Much of our lives is social: meeting friends, discussing with colleagues, negotiating space on the bus. So, it is unsurprising that humans have adapted to recognize the social structure of events in the blink of an eye. Yet, we are susceptible to linguistic framing: We may think about the same event differently depending on whether it is described as 'buying' or 'selling': Linguistic input such as ‘Dan buys bananas’ triggers expectations to be integrated with visual cues, like a scene in which the Dan’s buying is the construed event; ‘Tom sells bananas’, on the other hand leads to an event construal of selling. However, what is unknown is how, and through which neural mechanisms, language impacts event cognition. Despite efforts in cognitive science, philosophy, and linguistics, answering the question of how the human brain integrates linguistic with non-linguistic information is an ongoing endeavor.
Hypotheses / research questions / objectives. This project aims to uncover the processes through which linguistic framing influences how we think about events we see. The proposed experiments will enable quantitative testing of cognitive theories on how language guides event construal during visual event processing. In four Objectives, we answer the following questions:
OBJECTIVE 1: How are social event descriptions understood?
OBJECTIVE 2: What is the impact of language on role binding in dynamic events?
OBJECTIVE 3: What is the effect of language onto episodic memory?
OBJECTIVE 4: How do these data inform our theories of the language-cognition interface?

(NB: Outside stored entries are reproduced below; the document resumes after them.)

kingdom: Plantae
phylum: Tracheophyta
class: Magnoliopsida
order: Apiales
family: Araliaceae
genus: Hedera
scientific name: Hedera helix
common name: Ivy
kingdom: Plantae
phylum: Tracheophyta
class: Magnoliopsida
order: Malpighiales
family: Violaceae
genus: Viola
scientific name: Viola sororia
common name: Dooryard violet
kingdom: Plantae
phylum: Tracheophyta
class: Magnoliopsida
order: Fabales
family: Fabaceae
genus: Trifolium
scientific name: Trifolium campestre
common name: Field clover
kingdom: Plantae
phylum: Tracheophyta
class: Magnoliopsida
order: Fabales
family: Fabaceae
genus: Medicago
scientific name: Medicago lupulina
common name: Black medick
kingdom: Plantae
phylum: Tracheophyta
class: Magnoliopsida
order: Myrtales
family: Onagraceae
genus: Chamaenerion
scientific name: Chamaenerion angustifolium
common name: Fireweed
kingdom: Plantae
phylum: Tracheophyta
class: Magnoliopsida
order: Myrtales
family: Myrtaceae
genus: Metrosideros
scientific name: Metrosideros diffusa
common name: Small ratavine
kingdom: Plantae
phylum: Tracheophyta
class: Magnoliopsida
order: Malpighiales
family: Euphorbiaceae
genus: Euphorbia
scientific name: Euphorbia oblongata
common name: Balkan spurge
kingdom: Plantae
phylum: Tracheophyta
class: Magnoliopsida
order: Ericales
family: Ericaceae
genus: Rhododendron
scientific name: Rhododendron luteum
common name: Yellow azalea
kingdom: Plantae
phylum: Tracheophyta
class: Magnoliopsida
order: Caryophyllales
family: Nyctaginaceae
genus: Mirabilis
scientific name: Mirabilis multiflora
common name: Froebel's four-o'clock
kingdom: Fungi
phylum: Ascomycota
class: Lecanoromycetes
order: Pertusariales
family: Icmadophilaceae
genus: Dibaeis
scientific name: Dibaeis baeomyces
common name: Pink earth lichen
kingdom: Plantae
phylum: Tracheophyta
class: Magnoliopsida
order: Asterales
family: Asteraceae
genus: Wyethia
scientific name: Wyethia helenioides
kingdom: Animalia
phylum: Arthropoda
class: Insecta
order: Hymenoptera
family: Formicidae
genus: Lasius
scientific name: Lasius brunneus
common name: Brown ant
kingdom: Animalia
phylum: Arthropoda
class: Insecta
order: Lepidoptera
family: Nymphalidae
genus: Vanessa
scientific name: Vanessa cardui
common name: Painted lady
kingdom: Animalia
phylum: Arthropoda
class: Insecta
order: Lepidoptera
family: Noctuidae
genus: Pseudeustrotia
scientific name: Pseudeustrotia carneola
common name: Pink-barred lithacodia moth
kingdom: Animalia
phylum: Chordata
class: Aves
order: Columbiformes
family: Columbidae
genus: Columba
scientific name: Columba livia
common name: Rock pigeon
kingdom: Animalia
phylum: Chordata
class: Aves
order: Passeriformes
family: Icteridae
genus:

The results of this project will allow us to build more precise and cognitively founded models of language connecting to event processing in the human mind.
Methods. The central method combines linguistic priming with two distinct measures: neural oscillations, to trace ongoing linguistic impacts on event processing, and recognition memory, to understand the event construals that result from the combination of linguistic frames priming a visual scene. These approaches are enabled by a cross-linguistic database (LISEDA) built from judgments of how people understand social verbs, like 'meet' or 'hug', in several possible grammatical forms in three languages: English, German, and Hungarian.